--- START ---

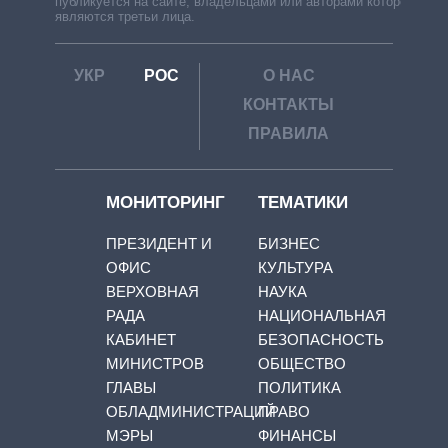
публикуется на сайте, владельцами или авторами которой
являются третьи лица.
УКР
РОС
О НАС
КОНТАКТЫ
ПРАВИЛА
МОНИТОРИНГ
ТЕМАТИКИ
ПРЕЗИДЕНТ И
БИЗНЕС
ОФИС
КУЛЬТУРА
ВЕРХОВНАЯ
НАУКА
РАДА
НАЦИОНАЛЬНАЯ
КАБИНЕТ
БЕЗОПАСНОСТЬ
МИНИСТРОВ
ОБЩЕСТВО
ГЛАВЫ
ПОЛИТИКА
ОБЛАДМИНИСТРАЦИЙ
ПРАВО
МЭРЫ
ФИНАНСЫ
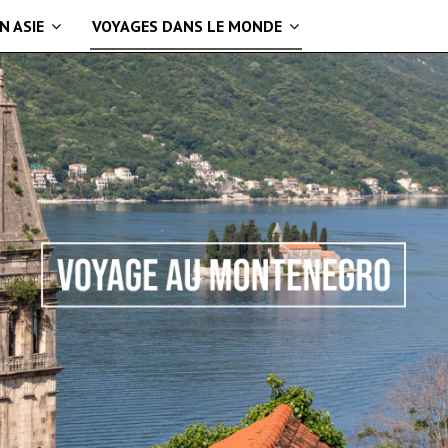
N ASIE
VOYAGES DANS LE MONDE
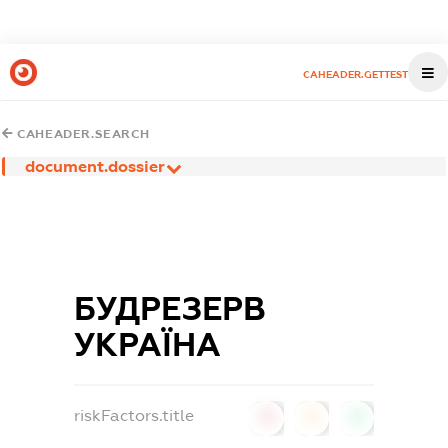
CAHEADER.GETTEST
CAHEADER.SEARCH
document.dossier
БУДРЕЗЕРВ
УКРАЇНА
riskFactors.title
0
0
0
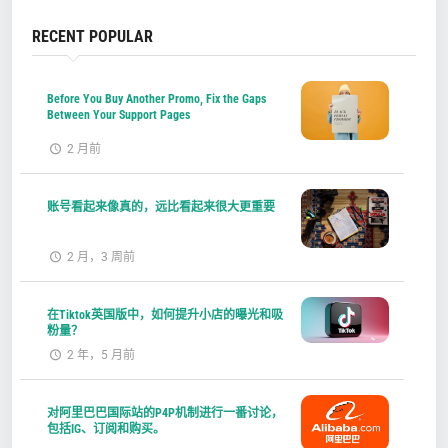
RECENT POPULAR
Before You Buy Another Promo, Fix the Gaps
Between Your Support Pages
2 月前
账号看起来像真的，远比看起来很大更重要
2 月，3 周前
在Tiktok英国版中，如何提升小店的曝光和吸
粉量？
2 年，5 月前
对阿里巴巴国际站的P4P机制进行一番讨论，
包括IG、订阅和购买。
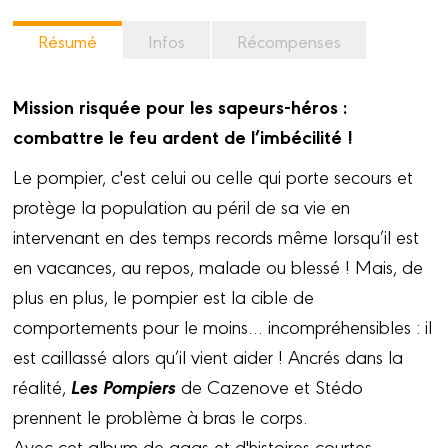
Résumé
Infos
Récompenses
Mission risquée pour les sapeurs-héros :
combattre le feu ardent de l’imbécilité !
Le pompier, c'est celui ou celle qui porte secours et
protège la population au péril de sa vie en
intervenant en des temps records même lorsqu’il est
en vacances, au repos, malade ou blessé ! Mais, de
plus en plus, le pompier est la cible de
comportements pour le moins… incompréhensibles : il
est caillassé alors qu’il vient aider ! Ancrés dans la
Les Pompiers
réalité,
de Cazenove et Stédo
prennent le problème à bras le corps.
Avec cet album de gags et d'histoires courtes,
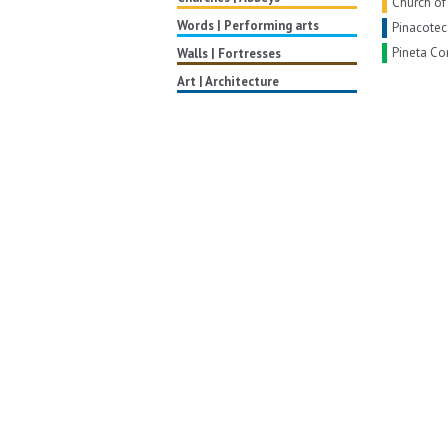
Church of
Words | Performing arts
Pinacotec
Pineta C
Walls | Fortresses
Art | Architecture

--- END ---

Work request. Return the data word for word without its pictures.

Written response.
публикуется на сайте, владельцами или авторами которой
являются третьи лица.
УКР
РОС
О НАС
КОНТАКТЫ
ПРАВИЛА
МОНИТОРИНГ
ТЕМАТИКИ
ПРЕЗИДЕНТ И
БИЗНЕС
ОФИС
КУЛЬТУРА
ВЕРХОВНАЯ
НАУКА
РАДА
НАЦИОНАЛЬНАЯ
КАБИНЕТ
БЕЗОПАСНОСТЬ
МИНИСТРОВ
ОБЩЕСТВО
ГЛАВЫ
ПОЛИТИКА
ОБЛАДМИНИСТРАЦИЙ
ПРАВО
МЭРЫ
ФИНАНСЫ
N ASIE
VOYAGES DANS LE MONDE
CAHEADER.GETTEST
CAHEADER.SEARCH
document.dossier
БУДРЕЗЕРВ
УКРАЇНА
riskFactors.title
0
0
0
RECENT POPULAR
Before You Buy Another Promo, Fix the Gaps
Between Your Support Pages
2 月前
账号看起来像真的，远比看起来很大更重要
2 月，3 周前
在Tiktok英国版中，如何提升小店的曝光和吸
粉量？
2 年，5 月前
对阿里巴巴国际站的P4P机制进行一番讨论，
包括IG、订阅和购买。
Résumé
Infos
Récompenses
Mission risquée pour les sapeurs-héros :
combattre le feu ardent de l’imbécilité !
Le pompier, c'est celui ou celle qui porte secours et
protège la population au péril de sa vie en
intervenant en des temps records même lorsqu’il est
en vacances, au repos, malade ou blessé ! Mais, de
plus en plus, le pompier est la cible de
comportements pour le moins… incompréhensibles : il
est caillassé alors qu’il vient aider ! Ancrés dans la
Les Pompiers
réalité,
de Cazenove et Stédo
prennent le problème à bras le corps.
Avec cet album de gags et d'histoires courtes,
Church of
Words | Performing arts
Pinacotec
Pineta C
Walls | Fortresses
Art | Architecture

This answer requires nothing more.